- _Document layout analysis data_
■ ■ ■ ■

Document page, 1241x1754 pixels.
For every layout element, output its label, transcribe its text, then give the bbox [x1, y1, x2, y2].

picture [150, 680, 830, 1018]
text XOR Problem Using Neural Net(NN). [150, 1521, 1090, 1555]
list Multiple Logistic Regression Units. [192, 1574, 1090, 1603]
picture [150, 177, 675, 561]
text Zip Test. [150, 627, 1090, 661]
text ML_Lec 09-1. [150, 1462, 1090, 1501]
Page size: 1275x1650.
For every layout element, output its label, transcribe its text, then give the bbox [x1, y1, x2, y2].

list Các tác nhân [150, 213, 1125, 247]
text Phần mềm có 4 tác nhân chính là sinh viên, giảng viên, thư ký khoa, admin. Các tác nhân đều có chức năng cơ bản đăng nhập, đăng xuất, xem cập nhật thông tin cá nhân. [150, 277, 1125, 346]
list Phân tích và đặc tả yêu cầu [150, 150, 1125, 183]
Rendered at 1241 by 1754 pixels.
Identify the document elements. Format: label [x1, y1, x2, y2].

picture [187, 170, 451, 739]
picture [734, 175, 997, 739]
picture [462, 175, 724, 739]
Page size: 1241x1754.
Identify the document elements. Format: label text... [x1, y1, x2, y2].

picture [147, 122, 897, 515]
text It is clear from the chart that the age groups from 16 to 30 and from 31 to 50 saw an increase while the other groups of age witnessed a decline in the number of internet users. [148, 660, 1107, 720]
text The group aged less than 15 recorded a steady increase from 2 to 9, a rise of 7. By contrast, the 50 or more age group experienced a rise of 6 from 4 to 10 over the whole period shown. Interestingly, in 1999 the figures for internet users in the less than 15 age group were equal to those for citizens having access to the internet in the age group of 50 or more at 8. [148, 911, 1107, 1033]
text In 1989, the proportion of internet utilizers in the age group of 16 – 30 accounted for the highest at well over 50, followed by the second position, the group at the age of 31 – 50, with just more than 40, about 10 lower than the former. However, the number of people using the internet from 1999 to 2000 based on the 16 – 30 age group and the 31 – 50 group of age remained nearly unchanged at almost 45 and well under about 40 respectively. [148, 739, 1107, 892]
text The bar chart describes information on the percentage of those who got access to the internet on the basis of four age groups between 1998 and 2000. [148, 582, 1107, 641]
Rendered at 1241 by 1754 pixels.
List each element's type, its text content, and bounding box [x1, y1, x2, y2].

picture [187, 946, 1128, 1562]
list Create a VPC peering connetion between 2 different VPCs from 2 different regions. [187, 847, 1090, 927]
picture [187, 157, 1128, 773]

■ ■ ■ ■

- _Task to carry out_
Go through the data above and transcribe every entry exactly.

- _Response to the task_
Document page, 1241x1754 pixels.
For every layout element, output its label, transcribe its text, then give the bbox [x1, y1, x2, y2].

picture [150, 680, 830, 1018]
text XOR Problem Using Neural Net(NN). [150, 1521, 1090, 1555]
list Multiple Logistic Regression Units. [192, 1574, 1090, 1603]
picture [150, 177, 675, 561]
text Zip Test. [150, 627, 1090, 661]
text ML_Lec 09-1. [150, 1462, 1090, 1501]
Page size: 1275x1650.
For every layout element, output its label, transcribe its text, then give the bbox [x1, y1, x2, y2].

list Các tác nhân [150, 213, 1125, 247]
text Phần mềm có 4 tác nhân chính là sinh viên, giảng viên, thư ký khoa, admin. Các tác nhân đều có chức năng cơ bản đăng nhập, đăng xuất, xem cập nhật thông tin cá nhân. [150, 277, 1125, 346]
list Phân tích và đặc tả yêu cầu [150, 150, 1125, 183]
Rendered at 1241 by 1754 pixels.
Identify the document elements. Format: label [x1, y1, x2, y2].

picture [187, 170, 451, 739]
picture [734, 175, 997, 739]
picture [462, 175, 724, 739]
Page size: 1241x1754.
Identify the document elements. Format: label text... [x1, y1, x2, y2].

picture [147, 122, 897, 515]
text It is clear from the chart that the age groups from 16 to 30 and from 31 to 50 saw an increase while the other groups of age witnessed a decline in the number of internet users. [148, 660, 1107, 720]
text The group aged less than 15 recorded a steady increase from 2 to 9, a rise of 7. By contrast, the 50 or more age group experienced a rise of 6 from 4 to 10 over the whole period shown. Interestingly, in 1999 the figures for internet users in the less than 15 age group were equal to those for citizens having access to the internet in the age group of 50 or more at 8. [148, 911, 1107, 1033]
text In 1989, the proportion of internet utilizers in the age group of 16 – 30 accounted for the highest at well over 50, followed by the second position, the group at the age of 31 – 50, with just more than 40, about 10 lower than the former. However, the number of people using the internet from 1999 to 2000 based on the 16 – 30 age group and the 31 – 50 group of age remained nearly unchanged at almost 45 and well under about 40 respectively. [148, 739, 1107, 892]
text The bar chart describes information on the percentage of those who got access to the internet on the basis of four age groups between 1998 and 2000. [148, 582, 1107, 641]
Rendered at 1241 by 1754 pixels.
List each element's type, its text content, and bounding box [x1, y1, x2, y2].

picture [187, 946, 1128, 1562]
list Create a VPC peering connetion between 2 different VPCs from 2 different regions. [187, 847, 1090, 927]
picture [187, 157, 1128, 773]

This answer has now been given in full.